TeaganKing commented 2 months ago

We'd like to be able to run a script rather than just a notebook with CUPiD.

A good test of this would be to run a sea ice script instead of a sea ice notebook.

This will require saving figures generated from the notebook and reading them in with a standard naming convention to an html file that could show the figures. See #16 for the html component of this.

mnlevy1981 commented 2 months ago

@dabail10 started to work on this and ran into a major stumbling block -- the ploomer script runner doesn't offer an obvious way to change environments before running the script. Dave's example was being run in cupid-dev, which doesn't have the necessary analysis packages installed. Lev will dig into the ploomer documentation and then I'll work with Dave to get a fix in place.

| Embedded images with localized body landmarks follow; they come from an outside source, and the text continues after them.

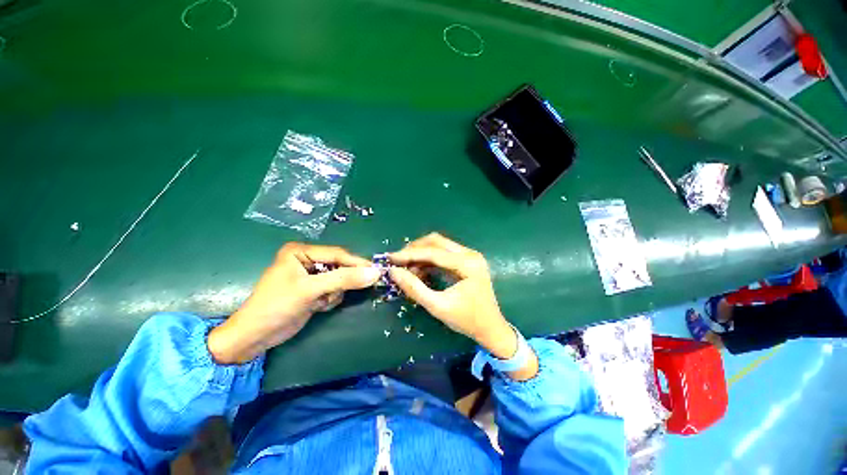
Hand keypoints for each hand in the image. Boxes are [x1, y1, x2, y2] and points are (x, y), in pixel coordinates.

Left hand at [207, 243, 380, 363]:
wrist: (253, 338)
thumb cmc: (276, 307)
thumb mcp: (311, 290)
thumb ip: (344, 280)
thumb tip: (375, 273)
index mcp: (301, 251)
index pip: (337, 254)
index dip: (357, 263)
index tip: (376, 271)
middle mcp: (307, 260)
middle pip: (339, 266)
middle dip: (341, 282)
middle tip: (345, 291)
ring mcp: (310, 276)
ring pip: (339, 280)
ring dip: (334, 293)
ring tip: (320, 302)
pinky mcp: (313, 290)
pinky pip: (334, 290)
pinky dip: (330, 299)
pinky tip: (317, 306)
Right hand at [388, 233, 536, 378]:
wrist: (491, 329)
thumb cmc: (467, 320)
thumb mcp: (438, 307)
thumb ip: (414, 288)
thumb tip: (393, 272)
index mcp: (467, 264)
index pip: (433, 252)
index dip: (409, 254)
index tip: (390, 258)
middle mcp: (470, 254)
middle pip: (436, 241)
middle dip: (415, 249)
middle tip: (398, 261)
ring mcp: (470, 256)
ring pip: (439, 245)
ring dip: (421, 254)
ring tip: (407, 268)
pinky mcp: (467, 261)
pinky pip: (444, 254)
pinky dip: (429, 260)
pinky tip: (419, 270)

rmshkv commented 2 months ago

As a first pass, having looked through the Ploomber documentation, it doesn't look like there's a supported way to specify an environment for the ScriptRunner task. I'd recommend starting with looking at the documentation for ScriptRunner. If we wanted to go the route of putting in a PR to Ploomber or implementing our own ScriptRunner class, it actually looks like it might be a pretty straightforward update to their code, but that might be out of scope, in which case we should put together a more hacky solution in our own code.

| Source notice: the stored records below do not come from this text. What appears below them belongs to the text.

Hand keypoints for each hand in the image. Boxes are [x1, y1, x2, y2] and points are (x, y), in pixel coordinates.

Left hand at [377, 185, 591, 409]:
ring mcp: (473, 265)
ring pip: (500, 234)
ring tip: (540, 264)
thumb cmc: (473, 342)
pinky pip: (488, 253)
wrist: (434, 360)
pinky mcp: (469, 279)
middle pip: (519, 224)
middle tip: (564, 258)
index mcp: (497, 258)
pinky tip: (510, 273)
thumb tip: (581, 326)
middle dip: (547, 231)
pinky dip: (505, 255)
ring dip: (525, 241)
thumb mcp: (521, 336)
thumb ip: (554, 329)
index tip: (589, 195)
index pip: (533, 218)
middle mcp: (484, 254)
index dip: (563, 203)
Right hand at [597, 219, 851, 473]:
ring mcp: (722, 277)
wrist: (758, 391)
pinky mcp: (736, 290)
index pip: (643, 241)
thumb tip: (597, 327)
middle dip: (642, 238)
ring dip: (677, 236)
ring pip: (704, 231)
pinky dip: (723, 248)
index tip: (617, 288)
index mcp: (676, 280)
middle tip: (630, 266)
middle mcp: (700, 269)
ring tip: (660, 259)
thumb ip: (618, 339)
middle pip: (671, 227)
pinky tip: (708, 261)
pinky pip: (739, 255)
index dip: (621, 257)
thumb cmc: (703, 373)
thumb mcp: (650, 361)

TeaganKing commented 1 month ago

Just for reference, the function which includes ScriptRunner is create_ploomber_script_task.

In the ScriptRunner documentation, it looks like we should be able to specify the environment in the configuration file using something like this, adapted for the script that you have (and I don't entirely remember the structure that you had in the config file thus far):

tasks:
  - source: script.py
  - product: output.txt
  - env: cupid-analysis

So, specifying 'env' in an additional line should ideally work to allow for using the cupid-analysis environment. Maybe we can test it out tomorrow?

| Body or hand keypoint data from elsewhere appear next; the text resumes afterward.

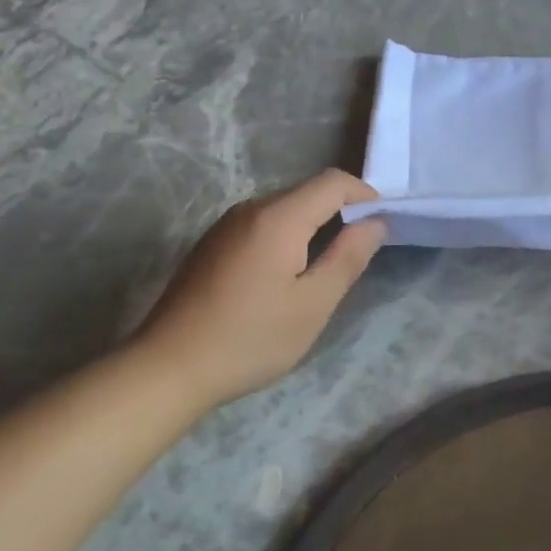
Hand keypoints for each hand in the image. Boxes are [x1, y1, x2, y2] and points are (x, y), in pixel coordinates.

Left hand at [136, 170, 385, 407]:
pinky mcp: (213, 243)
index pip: (333, 182)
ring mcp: (227, 224)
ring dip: (314, 224)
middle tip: (360, 250)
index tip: (383, 225)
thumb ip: (348, 257)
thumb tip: (375, 223)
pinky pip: (263, 224)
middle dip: (341, 211)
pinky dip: (288, 235)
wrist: (167, 368)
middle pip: (308, 192)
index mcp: (278, 217)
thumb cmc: (249, 339)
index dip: (365, 195)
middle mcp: (251, 208)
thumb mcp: (312, 305)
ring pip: (285, 208)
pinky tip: (287, 275)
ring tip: (327, 266)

rmshkv commented 1 month ago

Hmm, maybe I missed something - could you point me to where in the documentation or Ploomber source code that feature is mentioned?

TeaganKing commented 1 month ago

Apologies, I may have jumped ahead without enough research on this... I saw this in an example, but after another look, I'm now thinking that the example was not accurate and it might not actually work in the format that I commented in the code snippet above. @rmshkv did you already have a particular place in the Ploomber code you were looking at to update?

TeaganKing commented 1 month ago

It looks like the kernelspec_name in NotebookRunner is set roughly here. Perhaps we could add an environment to this part of ScriptRunner?

Or, if we prefer to do something from our own side, could we possibly try something like this from within the script? I'm not sure what the best method is, but wanted to toss out some ideas.

import subprocess
subprocess.run("conda activate cupid-analysis", shell=True, check=True, executable='/bin/bash')

For reference, I'm including the NotebookRunner documentation and ScriptRunner documentation.

TeaganKing commented 1 month ago

From @mnlevy1981 , we could also possibly use something like os.system("conda run -n cupid-analysis python script.py") in run.py to replace line 254 (call to create_ploomber_script_task.

rmshkv commented 1 month ago

Some rough thoughts: I haven't tried any of these particular solutions, but in general, I think the first attempt should be along the lines of modifying Ploomber's code or implementing our own script runner task code if we don't want to contribute to that code base. It'd be nice to keep the interface of specifying the environment in config.yml rather than having to add code to the script itself, and it would also be best to keep the script running mechanism as a Ploomber task, since that task creation step isn't actually where the script code is being run (that happens later when the DAG is built, which takes into account dependencies between tasks if those exist, including between script and notebook tasks).